I have a large dataset (400K+ rows by 4 columns). I’m currently grabbing the data into an array using the following (thanks to tanaike):
function getValues_({ spreadsheetId, sheetName, start = 1, maxRow, limit = 100000 }) {
return [...Array(Math.ceil(maxRow / limit))].flatMap((_) => {
const last = start - 1 + limit;
const range = `'${sheetName}'!A${start}:${last > maxRow ? maxRow : last}`;
const temp = Sheets.Spreadsheets.Values.get(spreadsheetId, range).values;
start += limit;
return temp;
});
}
function setValues_({ spreadsheetId, sheetName, start = 1, maxRow, limit = 100000, values }) {
Array.from(Array(Math.ceil(maxRow / limit))).forEach((_) => {
const v = values.splice(0, limit);
Sheets.Spreadsheets.Values.update({ values: v }, spreadsheetId, `'${sheetName}'!A${start}`, { valueInputOption: "USER_ENTERED" });
start += limit;
});
}
The first function grabs data 100K rows at a time and places it into an array. The second function pastes data 100K rows at a time. Works great. I then do some work on it via loops.

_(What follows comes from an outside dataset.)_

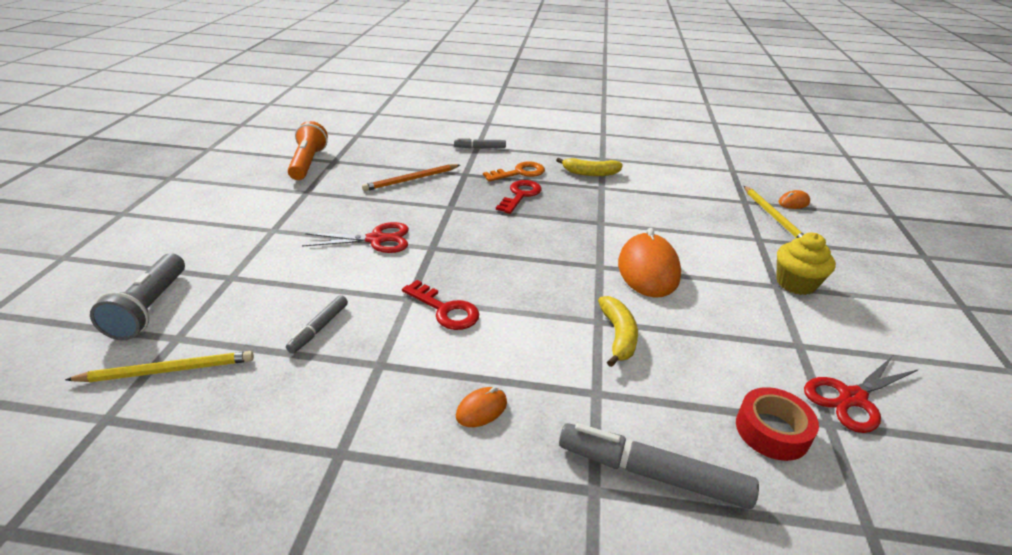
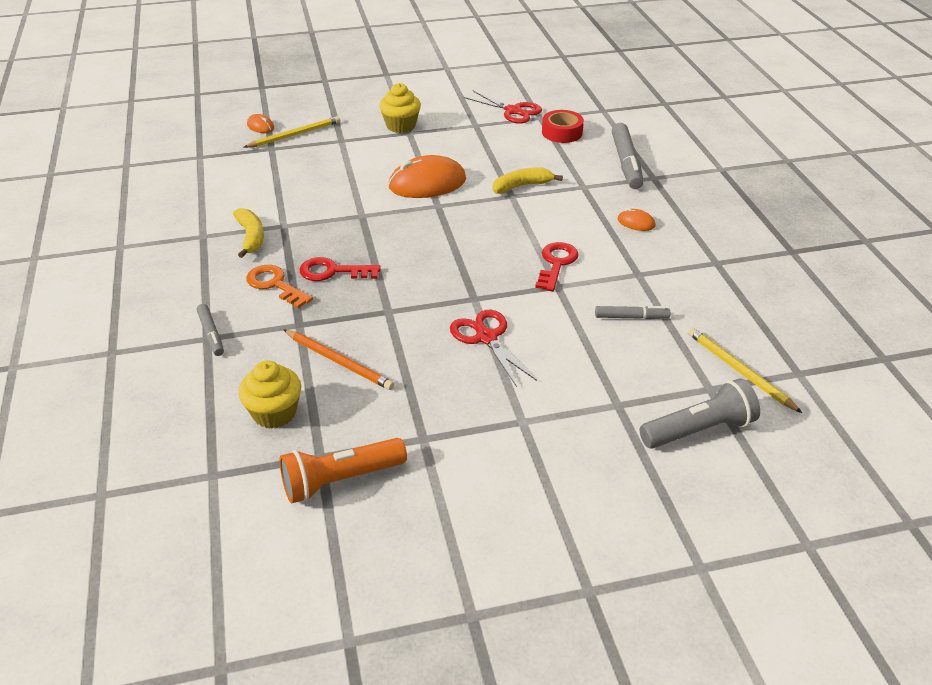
camera: 110 degrees left, 5 degrees up
(385, 155) = (274, 413): none -> yellow cupcake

I now find myself needing to remove duplicates. Here is what my data looks like:
ID | Content | Completion Date | Pathway |
---|---|---|---|
1 | abc | 01/01/2024 | Apple |
1 | def | 01/01/2024 | Apple |
1 | ghi | 01/01/2024 | Apple |
1 | def | 01/11/2024 | Apple |
1 | abc | 01/01/2023 | Apple |
1 | abc | 01/01/2024 | Apple |
I would like to remove those rows that are duplicates based on ID, Content and Pathway…keeping the oldest date in the Completion Date column. It should look like this:
ID | Content | Completion Date | Pathway |
---|---|---|---|
1 | def | 01/01/2024 | Apple |
1 | ghi | 01/01/2024 | Apple |
1 | abc | 01/01/2023 | Apple |
How would you approach this?
- Paste data into the sheet, sort and THEN use
.removeDuplicates()
? - Remove duplicates within the array with loop and then paste into the sheet?
You should know:
- I already have the data in an array because I am looping
through it to remove certain rows that have specific data in the
Content column. - With having so many rows I’m looking for the fastest solution possible.
- I have no problem trying to figure this out on my own if you can simply answer my question above, but a solution that provides a script would be appreciated, especially if the best method is using a loop. I can manage with simple datasets but one this size presents a challenge for me.